Another thoughtful approach was by the NEW AQUEOUS CITY. It was led by Team leaders Eric Bunge and Mimi Hoang, nARCHITECTS Troject site Sunset Park, Bay Ridge, and Staten Island. The team included nArchitects and envisioned a future for the largest and most varied of the five zones examined in Rising Currents, composed of the heights on both sides of the Verrazano Narrows Bridge (in Bay Ridge, Brooklyn, and Fort Worth, Staten Island) and a low-lying area of Sunset Park, Brooklyn, to the north. New Aqueous City introduces a novel urban paradigm: a city that can control and absorb rising sea levels even as it accommodates an expected spike in population over the next century.
In counterpoint to an earlier generation’s infrastructure, embodied by the VerrazanoBridge, this project blurs the boundaries between land and sea, extending the city into the water. Habitable piers (with a new type of housing suspended above them) will be docking points for a network of ferries connecting the parts of the region. Manmade islands connected by inflatable storm barriers will encourage silt accumulation, fostering natural resilience against storm surges (and reinforcing existing storm barriers south of the Narrows). At the same time, water will extend into the city which will be punctuated by a network of infiltration basins, swales, and culverts to absorb storm runoff and function as parks in dry weather. Biogas-powered ferries and a new tramway will supplement existing rapid transit, part of a dynamic infrastructure that works with nature rather than against it.

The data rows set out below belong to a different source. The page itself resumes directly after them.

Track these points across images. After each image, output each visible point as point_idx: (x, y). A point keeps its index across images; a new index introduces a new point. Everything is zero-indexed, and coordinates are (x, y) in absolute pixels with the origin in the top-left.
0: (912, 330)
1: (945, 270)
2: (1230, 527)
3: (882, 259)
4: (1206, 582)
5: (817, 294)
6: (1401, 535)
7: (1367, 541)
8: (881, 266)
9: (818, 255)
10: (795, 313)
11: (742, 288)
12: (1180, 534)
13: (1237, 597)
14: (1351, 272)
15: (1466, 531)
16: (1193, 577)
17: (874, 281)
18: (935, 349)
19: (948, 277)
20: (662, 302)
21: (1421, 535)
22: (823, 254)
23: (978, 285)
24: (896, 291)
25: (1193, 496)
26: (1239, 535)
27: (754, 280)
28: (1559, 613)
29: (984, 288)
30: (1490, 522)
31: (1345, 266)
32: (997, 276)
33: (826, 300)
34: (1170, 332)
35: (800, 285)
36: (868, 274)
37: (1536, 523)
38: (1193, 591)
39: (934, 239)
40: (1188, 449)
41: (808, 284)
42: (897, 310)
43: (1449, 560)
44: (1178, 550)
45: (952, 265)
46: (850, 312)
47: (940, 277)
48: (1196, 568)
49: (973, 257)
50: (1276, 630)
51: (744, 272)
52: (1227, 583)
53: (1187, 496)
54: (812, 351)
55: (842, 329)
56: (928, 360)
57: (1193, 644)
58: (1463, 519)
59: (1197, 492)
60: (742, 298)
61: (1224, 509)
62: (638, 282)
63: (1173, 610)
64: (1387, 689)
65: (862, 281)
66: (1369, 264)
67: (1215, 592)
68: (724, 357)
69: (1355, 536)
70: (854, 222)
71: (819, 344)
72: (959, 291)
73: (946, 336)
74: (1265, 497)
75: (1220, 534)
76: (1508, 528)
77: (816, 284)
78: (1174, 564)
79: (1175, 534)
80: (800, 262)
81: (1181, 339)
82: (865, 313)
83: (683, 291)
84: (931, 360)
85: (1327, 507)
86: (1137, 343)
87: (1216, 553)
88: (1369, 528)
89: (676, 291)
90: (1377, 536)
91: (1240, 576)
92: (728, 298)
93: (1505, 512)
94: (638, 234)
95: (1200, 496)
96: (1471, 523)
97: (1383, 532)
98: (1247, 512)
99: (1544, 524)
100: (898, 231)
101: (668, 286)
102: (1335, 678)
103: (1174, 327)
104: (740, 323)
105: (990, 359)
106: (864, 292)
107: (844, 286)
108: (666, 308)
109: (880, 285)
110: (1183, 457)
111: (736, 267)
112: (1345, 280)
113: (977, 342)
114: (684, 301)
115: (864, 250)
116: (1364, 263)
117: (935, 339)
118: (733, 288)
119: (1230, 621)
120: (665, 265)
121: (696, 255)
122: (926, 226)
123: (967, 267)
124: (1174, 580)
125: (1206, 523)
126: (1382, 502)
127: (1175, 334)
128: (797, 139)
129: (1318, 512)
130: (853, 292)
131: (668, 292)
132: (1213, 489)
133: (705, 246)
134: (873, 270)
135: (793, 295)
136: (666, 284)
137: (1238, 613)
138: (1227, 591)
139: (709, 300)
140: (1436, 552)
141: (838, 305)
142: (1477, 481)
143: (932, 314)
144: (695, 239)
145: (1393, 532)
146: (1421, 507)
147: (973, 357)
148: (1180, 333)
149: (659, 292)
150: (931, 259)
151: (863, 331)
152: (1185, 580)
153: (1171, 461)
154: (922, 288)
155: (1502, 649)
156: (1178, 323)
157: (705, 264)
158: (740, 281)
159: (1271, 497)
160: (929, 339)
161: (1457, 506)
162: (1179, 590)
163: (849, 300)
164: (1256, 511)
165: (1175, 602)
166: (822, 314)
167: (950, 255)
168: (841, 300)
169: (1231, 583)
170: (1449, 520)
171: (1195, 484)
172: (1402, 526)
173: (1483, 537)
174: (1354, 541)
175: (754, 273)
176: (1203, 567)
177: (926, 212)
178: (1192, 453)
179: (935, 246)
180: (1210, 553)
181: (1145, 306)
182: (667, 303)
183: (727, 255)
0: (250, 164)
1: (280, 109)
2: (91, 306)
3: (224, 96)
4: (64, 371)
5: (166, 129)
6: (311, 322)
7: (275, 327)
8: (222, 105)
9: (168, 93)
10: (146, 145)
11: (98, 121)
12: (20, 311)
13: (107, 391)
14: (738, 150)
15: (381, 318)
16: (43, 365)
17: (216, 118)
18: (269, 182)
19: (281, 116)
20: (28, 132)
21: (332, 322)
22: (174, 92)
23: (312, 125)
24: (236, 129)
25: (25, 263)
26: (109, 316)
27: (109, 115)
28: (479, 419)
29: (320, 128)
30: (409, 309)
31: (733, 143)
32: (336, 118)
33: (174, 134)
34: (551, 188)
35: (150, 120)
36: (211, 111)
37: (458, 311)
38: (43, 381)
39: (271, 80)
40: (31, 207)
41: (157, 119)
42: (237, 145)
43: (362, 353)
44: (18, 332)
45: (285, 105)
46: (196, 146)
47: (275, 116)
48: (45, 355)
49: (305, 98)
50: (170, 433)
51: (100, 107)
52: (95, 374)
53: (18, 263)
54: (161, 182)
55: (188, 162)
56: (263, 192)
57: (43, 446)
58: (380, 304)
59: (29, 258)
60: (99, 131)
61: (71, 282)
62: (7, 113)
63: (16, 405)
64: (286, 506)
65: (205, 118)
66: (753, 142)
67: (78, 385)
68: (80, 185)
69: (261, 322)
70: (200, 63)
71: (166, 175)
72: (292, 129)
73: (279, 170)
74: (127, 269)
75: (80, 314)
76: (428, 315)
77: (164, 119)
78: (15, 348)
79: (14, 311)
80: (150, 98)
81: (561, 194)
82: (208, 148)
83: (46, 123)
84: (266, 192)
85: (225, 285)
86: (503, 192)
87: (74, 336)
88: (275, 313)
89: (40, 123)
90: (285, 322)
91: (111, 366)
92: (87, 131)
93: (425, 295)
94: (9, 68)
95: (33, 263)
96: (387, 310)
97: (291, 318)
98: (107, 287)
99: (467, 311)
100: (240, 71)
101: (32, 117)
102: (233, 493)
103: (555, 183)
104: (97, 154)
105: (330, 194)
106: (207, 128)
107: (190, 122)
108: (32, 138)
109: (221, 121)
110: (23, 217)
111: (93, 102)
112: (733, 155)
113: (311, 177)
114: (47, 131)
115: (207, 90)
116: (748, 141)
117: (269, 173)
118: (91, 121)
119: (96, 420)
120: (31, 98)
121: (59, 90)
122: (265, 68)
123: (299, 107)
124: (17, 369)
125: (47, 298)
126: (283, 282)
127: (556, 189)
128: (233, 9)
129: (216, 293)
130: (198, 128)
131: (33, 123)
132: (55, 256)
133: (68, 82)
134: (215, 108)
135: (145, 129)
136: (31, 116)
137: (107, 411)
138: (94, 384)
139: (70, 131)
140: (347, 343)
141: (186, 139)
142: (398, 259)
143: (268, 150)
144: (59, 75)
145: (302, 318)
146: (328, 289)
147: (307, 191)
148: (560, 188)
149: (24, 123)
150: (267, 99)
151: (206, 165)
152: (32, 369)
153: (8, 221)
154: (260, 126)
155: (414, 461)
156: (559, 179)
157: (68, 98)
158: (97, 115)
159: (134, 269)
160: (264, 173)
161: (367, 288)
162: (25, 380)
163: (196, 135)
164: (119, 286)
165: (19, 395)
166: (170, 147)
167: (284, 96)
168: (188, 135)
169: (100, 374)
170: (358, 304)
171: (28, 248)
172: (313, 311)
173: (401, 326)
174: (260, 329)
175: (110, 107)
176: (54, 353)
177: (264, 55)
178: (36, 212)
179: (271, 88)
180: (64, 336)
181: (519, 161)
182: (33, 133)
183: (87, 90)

The other three presentations seemed less cohesive and seemed to beg many of the more naturalistic features of the two best proposals opting for corporate or governmental regulation and change. Discordant notes seemed to theme their studies. There were other problems with the exhibit in general as well. As Princeton University academics framed the process, the resulting drawings, models and diagrams often seemed like graduate student thesis presentations rather than clear, direct visions for a major region's future. The exhibition was just too damn dense and often hard to understand where one study and approach started and another ended.
In addition, there was little human scale that seemed to indicate what was being proposed in a way that layman rather than scientists, engineers, architects or landscape architects could understand and comprehend. The drawings and models differed in scale thus making an overly dense presentation less readable.
However, even with its various faults, the notion of this MoMA and PS 1 study and collaboration is one that should be championed by museums and institutions who are interested in design and the ramifications of the built environment. MoMA should be congratulated for this effort and urged to continue this approach to design issues. This is an exhibit that makes us think about great issues and look at potential creative solutions in new and provocative ways.